## PROBLEM TO SOLVE
Say the number of lines in the records below that hold the word "constipation", and only that number.

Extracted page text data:
◇ ◇ ◇
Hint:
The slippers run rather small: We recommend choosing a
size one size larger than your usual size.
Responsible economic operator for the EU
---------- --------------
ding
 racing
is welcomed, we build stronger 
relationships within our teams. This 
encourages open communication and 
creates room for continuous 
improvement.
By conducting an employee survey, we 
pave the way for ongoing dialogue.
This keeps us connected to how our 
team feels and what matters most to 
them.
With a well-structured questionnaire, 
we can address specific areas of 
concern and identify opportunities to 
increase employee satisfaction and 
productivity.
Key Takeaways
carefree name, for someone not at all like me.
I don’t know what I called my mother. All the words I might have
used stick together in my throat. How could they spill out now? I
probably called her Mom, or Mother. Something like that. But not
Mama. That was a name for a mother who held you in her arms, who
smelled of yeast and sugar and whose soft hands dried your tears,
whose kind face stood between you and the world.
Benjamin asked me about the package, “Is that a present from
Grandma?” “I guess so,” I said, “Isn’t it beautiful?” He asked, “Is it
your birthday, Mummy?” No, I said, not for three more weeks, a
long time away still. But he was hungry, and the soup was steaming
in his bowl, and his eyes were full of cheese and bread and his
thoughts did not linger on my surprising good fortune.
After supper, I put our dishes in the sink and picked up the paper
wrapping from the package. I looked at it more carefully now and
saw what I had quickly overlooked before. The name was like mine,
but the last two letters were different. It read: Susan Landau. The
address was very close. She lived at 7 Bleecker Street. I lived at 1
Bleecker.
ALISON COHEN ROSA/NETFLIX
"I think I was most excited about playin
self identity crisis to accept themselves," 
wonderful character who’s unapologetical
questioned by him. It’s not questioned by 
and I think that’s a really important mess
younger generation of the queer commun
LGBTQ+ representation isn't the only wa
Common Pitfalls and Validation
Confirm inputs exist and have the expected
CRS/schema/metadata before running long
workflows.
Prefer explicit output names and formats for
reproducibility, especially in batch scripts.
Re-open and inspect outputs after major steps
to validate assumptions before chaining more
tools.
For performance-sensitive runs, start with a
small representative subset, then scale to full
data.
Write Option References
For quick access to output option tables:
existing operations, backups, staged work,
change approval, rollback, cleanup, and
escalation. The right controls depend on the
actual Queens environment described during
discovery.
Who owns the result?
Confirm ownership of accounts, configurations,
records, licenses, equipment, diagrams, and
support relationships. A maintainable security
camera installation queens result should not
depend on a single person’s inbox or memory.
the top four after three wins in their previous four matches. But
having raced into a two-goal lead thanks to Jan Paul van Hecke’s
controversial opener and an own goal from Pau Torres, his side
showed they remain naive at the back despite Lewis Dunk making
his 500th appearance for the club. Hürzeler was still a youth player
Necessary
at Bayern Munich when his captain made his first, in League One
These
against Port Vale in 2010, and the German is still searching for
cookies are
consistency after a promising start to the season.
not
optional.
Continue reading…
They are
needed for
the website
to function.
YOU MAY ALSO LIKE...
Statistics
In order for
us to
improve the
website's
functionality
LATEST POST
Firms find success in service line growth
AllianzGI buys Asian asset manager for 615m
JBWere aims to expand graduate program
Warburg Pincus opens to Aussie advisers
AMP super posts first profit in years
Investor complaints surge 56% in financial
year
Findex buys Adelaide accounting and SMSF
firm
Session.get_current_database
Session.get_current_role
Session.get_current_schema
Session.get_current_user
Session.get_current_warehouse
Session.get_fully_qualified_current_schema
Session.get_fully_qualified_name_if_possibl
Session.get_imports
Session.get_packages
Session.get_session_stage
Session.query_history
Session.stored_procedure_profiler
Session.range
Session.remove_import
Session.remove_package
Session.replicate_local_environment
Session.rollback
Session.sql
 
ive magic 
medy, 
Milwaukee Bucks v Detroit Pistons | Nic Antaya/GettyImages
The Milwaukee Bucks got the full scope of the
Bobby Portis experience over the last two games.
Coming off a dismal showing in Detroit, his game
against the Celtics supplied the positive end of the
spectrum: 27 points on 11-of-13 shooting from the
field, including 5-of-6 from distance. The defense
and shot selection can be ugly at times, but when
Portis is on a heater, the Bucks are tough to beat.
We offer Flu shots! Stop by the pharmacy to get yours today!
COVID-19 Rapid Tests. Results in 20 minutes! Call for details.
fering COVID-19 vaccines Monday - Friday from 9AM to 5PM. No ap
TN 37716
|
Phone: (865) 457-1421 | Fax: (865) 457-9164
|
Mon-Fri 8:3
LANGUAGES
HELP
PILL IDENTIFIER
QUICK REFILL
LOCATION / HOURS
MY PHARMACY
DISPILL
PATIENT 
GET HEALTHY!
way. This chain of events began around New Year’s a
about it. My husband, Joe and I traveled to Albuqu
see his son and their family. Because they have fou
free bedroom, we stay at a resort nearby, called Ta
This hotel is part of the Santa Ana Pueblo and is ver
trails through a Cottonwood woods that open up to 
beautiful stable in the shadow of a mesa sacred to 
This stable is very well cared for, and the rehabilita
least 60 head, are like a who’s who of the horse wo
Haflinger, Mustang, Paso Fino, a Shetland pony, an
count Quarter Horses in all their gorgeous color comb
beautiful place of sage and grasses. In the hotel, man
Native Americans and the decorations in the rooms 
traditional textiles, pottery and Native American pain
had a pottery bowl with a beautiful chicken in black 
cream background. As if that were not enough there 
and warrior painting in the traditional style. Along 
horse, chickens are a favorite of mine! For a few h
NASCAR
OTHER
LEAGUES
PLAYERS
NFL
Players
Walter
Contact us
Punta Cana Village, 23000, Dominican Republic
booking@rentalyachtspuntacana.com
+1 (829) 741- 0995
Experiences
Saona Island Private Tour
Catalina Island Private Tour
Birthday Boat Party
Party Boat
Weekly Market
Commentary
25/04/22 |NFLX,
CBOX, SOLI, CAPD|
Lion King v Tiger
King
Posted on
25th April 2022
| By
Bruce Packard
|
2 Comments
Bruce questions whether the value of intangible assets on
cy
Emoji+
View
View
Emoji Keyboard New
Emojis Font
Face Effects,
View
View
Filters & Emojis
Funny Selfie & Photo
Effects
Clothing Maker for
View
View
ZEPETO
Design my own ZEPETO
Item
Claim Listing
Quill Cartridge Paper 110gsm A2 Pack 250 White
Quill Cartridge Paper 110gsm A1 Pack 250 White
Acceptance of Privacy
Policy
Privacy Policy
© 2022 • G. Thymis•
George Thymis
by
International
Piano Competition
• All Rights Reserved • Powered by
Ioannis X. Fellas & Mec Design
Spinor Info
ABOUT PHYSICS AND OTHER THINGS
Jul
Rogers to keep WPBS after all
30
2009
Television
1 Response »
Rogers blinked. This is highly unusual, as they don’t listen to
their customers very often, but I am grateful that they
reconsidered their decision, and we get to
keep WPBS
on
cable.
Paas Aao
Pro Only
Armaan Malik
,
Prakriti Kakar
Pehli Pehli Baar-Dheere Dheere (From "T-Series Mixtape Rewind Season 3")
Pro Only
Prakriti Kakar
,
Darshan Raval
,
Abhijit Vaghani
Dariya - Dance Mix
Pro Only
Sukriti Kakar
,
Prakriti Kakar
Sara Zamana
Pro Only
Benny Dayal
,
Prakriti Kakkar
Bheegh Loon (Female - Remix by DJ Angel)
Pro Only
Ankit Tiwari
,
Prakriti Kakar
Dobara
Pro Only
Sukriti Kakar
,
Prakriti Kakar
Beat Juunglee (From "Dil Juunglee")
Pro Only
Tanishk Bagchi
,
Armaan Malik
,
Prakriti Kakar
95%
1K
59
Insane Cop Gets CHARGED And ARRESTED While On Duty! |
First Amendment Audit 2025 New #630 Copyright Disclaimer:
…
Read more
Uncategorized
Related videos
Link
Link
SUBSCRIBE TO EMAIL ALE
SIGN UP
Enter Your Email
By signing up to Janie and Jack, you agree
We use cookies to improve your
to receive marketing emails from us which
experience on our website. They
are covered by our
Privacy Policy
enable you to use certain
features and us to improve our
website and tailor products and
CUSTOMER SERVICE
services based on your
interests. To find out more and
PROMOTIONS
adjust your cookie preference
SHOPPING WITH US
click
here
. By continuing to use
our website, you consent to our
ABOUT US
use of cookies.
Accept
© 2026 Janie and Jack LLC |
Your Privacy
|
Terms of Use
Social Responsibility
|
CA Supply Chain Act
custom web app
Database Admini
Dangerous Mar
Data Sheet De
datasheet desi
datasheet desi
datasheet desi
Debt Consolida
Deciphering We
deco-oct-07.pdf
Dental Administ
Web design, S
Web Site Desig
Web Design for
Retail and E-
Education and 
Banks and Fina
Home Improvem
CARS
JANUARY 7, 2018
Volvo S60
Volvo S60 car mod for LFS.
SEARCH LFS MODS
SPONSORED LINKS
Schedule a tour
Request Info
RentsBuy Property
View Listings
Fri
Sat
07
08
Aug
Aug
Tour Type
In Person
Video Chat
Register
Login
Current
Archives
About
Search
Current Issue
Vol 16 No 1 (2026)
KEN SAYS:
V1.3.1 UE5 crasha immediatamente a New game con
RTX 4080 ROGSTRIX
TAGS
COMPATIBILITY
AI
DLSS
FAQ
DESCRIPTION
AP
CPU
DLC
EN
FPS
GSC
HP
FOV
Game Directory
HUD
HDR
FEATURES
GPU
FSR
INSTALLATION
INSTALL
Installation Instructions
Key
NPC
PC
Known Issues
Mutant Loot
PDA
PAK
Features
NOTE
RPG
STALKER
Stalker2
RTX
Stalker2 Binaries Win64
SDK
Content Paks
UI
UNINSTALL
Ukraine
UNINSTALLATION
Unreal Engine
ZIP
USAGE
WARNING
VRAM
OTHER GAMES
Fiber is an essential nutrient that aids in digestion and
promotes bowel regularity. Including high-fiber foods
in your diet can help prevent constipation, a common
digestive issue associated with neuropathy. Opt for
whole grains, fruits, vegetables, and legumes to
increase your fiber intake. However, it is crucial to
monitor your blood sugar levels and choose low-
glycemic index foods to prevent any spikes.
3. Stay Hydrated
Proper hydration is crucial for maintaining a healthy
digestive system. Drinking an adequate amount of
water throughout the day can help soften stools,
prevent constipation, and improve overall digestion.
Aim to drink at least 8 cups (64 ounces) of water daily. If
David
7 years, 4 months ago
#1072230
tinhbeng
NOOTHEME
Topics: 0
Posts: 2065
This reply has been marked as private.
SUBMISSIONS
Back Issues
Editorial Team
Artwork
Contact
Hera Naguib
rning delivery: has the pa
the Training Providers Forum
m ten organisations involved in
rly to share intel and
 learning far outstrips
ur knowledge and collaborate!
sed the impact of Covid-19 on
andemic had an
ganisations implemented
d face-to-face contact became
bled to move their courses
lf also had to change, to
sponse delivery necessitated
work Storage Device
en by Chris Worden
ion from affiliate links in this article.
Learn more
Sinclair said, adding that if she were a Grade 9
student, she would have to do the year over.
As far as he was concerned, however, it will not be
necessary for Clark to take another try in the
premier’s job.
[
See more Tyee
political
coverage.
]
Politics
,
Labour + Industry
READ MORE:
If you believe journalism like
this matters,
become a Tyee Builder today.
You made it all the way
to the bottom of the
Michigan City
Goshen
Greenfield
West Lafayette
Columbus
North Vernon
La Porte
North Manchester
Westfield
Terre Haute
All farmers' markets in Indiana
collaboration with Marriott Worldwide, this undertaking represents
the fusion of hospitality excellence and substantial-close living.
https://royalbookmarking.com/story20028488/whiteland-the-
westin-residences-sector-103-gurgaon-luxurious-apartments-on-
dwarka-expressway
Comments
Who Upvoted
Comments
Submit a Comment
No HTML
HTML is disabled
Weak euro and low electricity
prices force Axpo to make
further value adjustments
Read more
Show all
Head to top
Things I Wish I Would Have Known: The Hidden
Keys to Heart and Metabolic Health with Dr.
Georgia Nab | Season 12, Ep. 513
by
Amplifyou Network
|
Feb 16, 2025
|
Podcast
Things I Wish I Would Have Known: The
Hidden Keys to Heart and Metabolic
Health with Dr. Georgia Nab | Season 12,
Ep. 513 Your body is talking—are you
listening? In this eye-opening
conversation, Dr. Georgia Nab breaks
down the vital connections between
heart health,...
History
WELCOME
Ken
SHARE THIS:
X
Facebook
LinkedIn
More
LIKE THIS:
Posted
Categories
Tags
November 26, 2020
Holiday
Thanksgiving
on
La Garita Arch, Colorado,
◇ ◇ ◇
## SOLVED PROBLEM
2